Apart from the pictures, every record here must be copied word for word.
++++ DATASET EXCERPTS ++++
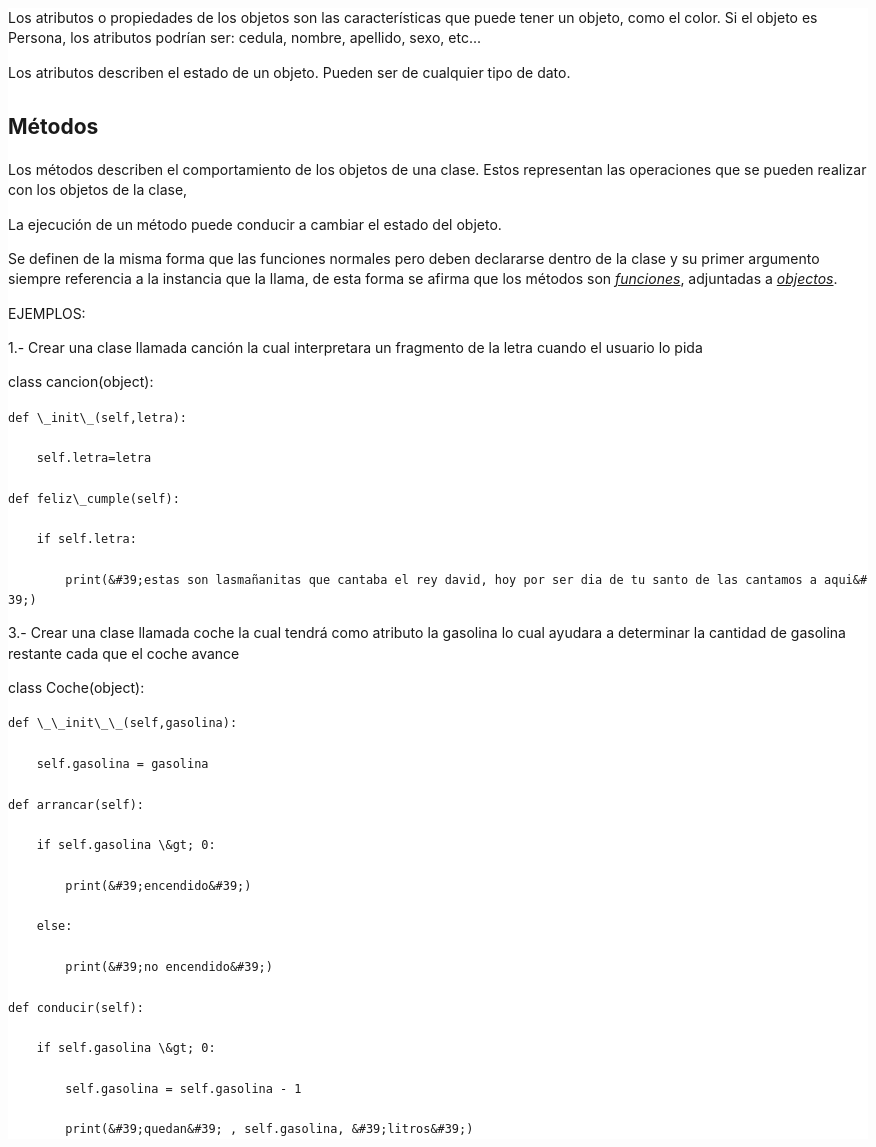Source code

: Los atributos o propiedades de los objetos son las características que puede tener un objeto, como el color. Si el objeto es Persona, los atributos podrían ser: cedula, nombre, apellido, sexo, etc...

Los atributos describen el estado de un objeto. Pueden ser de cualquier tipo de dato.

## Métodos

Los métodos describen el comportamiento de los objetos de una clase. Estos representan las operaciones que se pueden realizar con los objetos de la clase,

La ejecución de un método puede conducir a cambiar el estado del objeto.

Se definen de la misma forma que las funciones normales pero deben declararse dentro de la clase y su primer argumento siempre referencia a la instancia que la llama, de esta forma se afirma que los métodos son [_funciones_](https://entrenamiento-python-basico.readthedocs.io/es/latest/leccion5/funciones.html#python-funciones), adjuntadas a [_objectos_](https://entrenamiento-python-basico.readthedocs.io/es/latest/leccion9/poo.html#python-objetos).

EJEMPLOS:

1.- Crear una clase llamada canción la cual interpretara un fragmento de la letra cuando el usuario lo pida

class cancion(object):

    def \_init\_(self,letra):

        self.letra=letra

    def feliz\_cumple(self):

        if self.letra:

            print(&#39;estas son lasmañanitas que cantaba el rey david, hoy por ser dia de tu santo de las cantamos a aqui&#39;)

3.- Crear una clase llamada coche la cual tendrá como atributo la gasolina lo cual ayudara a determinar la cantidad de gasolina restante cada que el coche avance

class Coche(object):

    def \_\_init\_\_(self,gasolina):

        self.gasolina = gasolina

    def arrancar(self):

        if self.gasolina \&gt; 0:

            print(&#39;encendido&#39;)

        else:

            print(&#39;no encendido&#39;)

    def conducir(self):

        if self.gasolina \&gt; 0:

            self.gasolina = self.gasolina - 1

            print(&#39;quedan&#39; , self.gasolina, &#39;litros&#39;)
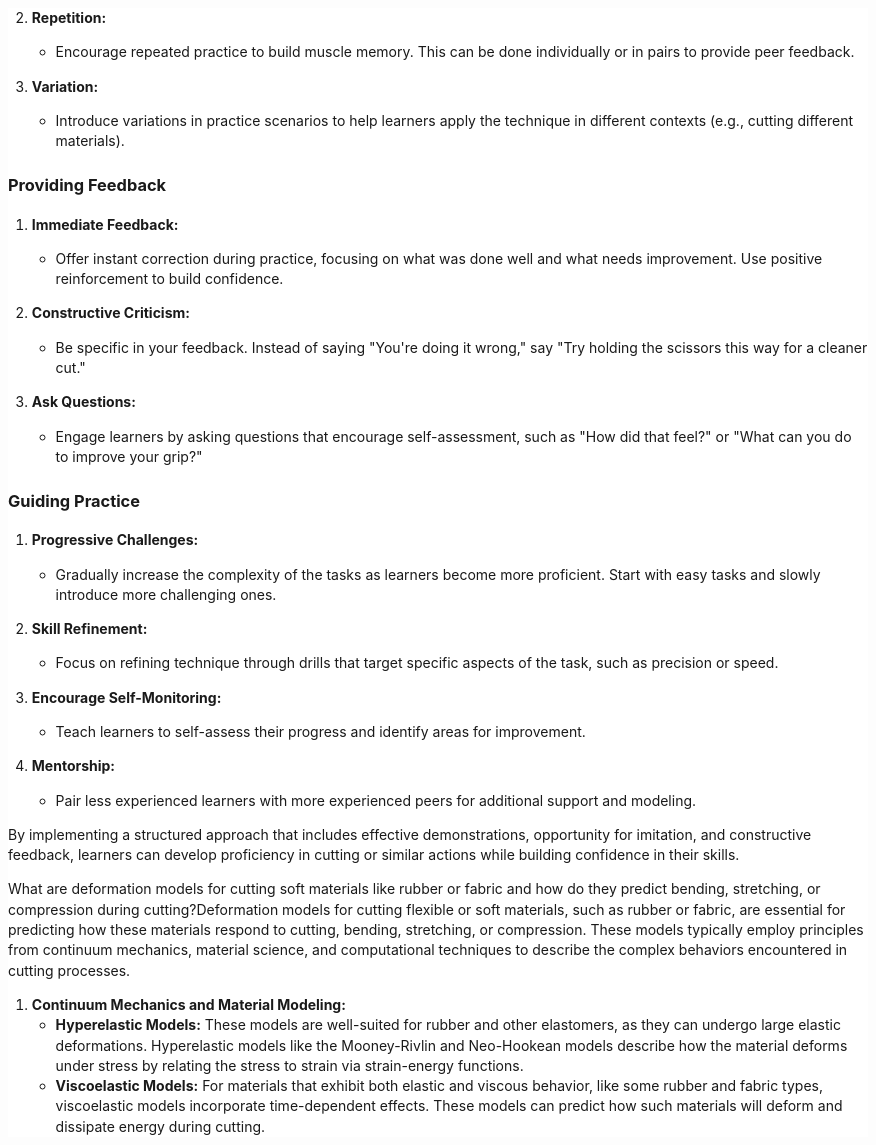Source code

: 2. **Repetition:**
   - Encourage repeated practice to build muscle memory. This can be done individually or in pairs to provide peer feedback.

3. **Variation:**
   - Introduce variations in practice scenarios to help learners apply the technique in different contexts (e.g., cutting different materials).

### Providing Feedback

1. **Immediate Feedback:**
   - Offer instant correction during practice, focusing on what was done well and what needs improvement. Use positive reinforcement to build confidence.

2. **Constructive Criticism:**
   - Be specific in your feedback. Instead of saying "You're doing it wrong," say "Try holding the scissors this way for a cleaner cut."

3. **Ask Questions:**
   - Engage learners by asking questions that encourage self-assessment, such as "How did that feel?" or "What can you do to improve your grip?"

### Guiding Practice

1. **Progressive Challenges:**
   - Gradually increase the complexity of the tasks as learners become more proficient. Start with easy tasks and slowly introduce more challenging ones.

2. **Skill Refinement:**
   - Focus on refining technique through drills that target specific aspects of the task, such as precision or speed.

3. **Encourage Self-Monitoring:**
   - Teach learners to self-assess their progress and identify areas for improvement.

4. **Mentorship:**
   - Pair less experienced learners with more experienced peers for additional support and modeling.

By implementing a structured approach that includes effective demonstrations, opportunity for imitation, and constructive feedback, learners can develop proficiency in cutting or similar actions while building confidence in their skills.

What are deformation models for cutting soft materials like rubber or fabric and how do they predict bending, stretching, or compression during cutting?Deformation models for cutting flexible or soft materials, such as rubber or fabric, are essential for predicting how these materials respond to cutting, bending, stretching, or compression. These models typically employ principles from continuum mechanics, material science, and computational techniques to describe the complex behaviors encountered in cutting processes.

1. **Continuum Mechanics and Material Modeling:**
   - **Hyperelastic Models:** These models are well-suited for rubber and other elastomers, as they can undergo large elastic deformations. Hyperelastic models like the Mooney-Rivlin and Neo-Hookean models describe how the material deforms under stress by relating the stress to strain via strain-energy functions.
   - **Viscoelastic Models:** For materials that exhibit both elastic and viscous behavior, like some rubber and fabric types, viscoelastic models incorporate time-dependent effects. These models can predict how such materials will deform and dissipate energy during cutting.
++++
§ **SOLVED EXERCISE**:
Source code

: Los atributos o propiedades de los objetos son las características que puede tener un objeto, como el color. Si el objeto es Persona, los atributos podrían ser: cedula, nombre, apellido, sexo, etc...

Los atributos describen el estado de un objeto. Pueden ser de cualquier tipo de dato.

## Métodos

Los métodos describen el comportamiento de los objetos de una clase. Estos representan las operaciones que se pueden realizar con los objetos de la clase,

La ejecución de un método puede conducir a cambiar el estado del objeto.

Se definen de la misma forma que las funciones normales pero deben declararse dentro de la clase y su primer argumento siempre referencia a la instancia que la llama, de esta forma se afirma que los métodos son [_funciones_](https://entrenamiento-python-basico.readthedocs.io/es/latest/leccion5/funciones.html#python-funciones), adjuntadas a [_objectos_](https://entrenamiento-python-basico.readthedocs.io/es/latest/leccion9/poo.html#python-objetos).

EJEMPLOS:

1.- Crear una clase llamada canción la cual interpretara un fragmento de la letra cuando el usuario lo pida

class cancion(object):

    def \_init\_(self,letra):

        self.letra=letra

    def feliz\_cumple(self):

        if self.letra:

            print(&#39;estas son lasmañanitas que cantaba el rey david, hoy por ser dia de tu santo de las cantamos a aqui&#39;)

3.- Crear una clase llamada coche la cual tendrá como atributo la gasolina lo cual ayudara a determinar la cantidad de gasolina restante cada que el coche avance

class Coche(object):

    def \_\_init\_\_(self,gasolina):

        self.gasolina = gasolina

    def arrancar(self):

        if self.gasolina \&gt; 0:

            print(&#39;encendido&#39;)

        else:

            print(&#39;no encendido&#39;)

    def conducir(self):

        if self.gasolina \&gt; 0:

            self.gasolina = self.gasolina - 1

            print(&#39;quedan&#39; , self.gasolina, &#39;litros&#39;)
Source code

: 2. **Repetition:**
   - Encourage repeated practice to build muscle memory. This can be done individually or in pairs to provide peer feedback.

3. **Variation:**
   - Introduce variations in practice scenarios to help learners apply the technique in different contexts (e.g., cutting different materials).

### Providing Feedback

1. **Immediate Feedback:**
   - Offer instant correction during practice, focusing on what was done well and what needs improvement. Use positive reinforcement to build confidence.

2. **Constructive Criticism:**
   - Be specific in your feedback. Instead of saying "You're doing it wrong," say "Try holding the scissors this way for a cleaner cut."

3. **Ask Questions:**
   - Engage learners by asking questions that encourage self-assessment, such as "How did that feel?" or "What can you do to improve your grip?"

### Guiding Practice

1. **Progressive Challenges:**
   - Gradually increase the complexity of the tasks as learners become more proficient. Start with easy tasks and slowly introduce more challenging ones.

2. **Skill Refinement:**
   - Focus on refining technique through drills that target specific aspects of the task, such as precision or speed.

3. **Encourage Self-Monitoring:**
   - Teach learners to self-assess their progress and identify areas for improvement.

4. **Mentorship:**
   - Pair less experienced learners with more experienced peers for additional support and modeling.

By implementing a structured approach that includes effective demonstrations, opportunity for imitation, and constructive feedback, learners can develop proficiency in cutting or similar actions while building confidence in their skills.

What are deformation models for cutting soft materials like rubber or fabric and how do they predict bending, stretching, or compression during cutting?Deformation models for cutting flexible or soft materials, such as rubber or fabric, are essential for predicting how these materials respond to cutting, bending, stretching, or compression. These models typically employ principles from continuum mechanics, material science, and computational techniques to describe the complex behaviors encountered in cutting processes.

1. **Continuum Mechanics and Material Modeling:**
   - **Hyperelastic Models:** These models are well-suited for rubber and other elastomers, as they can undergo large elastic deformations. Hyperelastic models like the Mooney-Rivlin and Neo-Hookean models describe how the material deforms under stress by relating the stress to strain via strain-energy functions.
   - **Viscoelastic Models:** For materials that exhibit both elastic and viscous behavior, like some rubber and fabric types, viscoelastic models incorporate time-dependent effects. These models can predict how such materials will deform and dissipate energy during cutting.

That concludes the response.